YOUR OBJECTIVE
Look for "flow" in the listing below. Gather each line that contains it.

Top of ENTRIES SUPPLIED

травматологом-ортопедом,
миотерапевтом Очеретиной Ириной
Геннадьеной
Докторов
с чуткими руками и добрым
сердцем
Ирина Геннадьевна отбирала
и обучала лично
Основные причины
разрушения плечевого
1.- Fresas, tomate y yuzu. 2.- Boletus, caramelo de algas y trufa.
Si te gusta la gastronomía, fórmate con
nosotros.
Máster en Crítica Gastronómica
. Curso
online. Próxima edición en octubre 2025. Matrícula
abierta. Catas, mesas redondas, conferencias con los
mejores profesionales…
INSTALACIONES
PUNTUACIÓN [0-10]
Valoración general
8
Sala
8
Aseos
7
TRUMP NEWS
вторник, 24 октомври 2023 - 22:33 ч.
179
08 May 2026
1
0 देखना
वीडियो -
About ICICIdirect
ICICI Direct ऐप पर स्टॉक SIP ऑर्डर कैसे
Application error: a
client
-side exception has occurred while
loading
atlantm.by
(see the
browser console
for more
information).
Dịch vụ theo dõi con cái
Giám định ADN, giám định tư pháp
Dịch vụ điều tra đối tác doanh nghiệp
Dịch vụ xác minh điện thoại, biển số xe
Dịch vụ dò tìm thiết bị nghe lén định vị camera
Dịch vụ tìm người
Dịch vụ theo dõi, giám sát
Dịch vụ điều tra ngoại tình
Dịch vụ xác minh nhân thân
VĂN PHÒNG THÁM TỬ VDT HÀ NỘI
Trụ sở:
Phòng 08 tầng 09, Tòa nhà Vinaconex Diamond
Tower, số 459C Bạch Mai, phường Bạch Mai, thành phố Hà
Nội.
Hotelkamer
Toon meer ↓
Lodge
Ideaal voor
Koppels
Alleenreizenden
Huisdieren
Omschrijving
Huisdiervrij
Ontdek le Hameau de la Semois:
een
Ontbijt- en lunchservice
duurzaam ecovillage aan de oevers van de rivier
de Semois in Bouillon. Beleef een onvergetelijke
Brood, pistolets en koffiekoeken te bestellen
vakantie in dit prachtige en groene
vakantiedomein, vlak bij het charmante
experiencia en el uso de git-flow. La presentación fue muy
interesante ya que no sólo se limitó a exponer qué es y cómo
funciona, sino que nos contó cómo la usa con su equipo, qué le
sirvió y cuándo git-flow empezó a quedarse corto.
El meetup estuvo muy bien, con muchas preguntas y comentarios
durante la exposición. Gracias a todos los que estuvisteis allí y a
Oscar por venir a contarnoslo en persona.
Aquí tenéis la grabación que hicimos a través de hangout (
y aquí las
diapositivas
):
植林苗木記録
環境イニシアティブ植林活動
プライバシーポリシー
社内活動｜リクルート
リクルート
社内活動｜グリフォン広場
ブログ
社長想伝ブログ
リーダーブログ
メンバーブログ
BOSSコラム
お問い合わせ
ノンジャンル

Bottom of ENTRIES SUPPLIED

THE ANSWER
experiencia en el uso de git-flow. La presentación fue muy
sirvió y cuándo git-flow empezó a quedarse corto.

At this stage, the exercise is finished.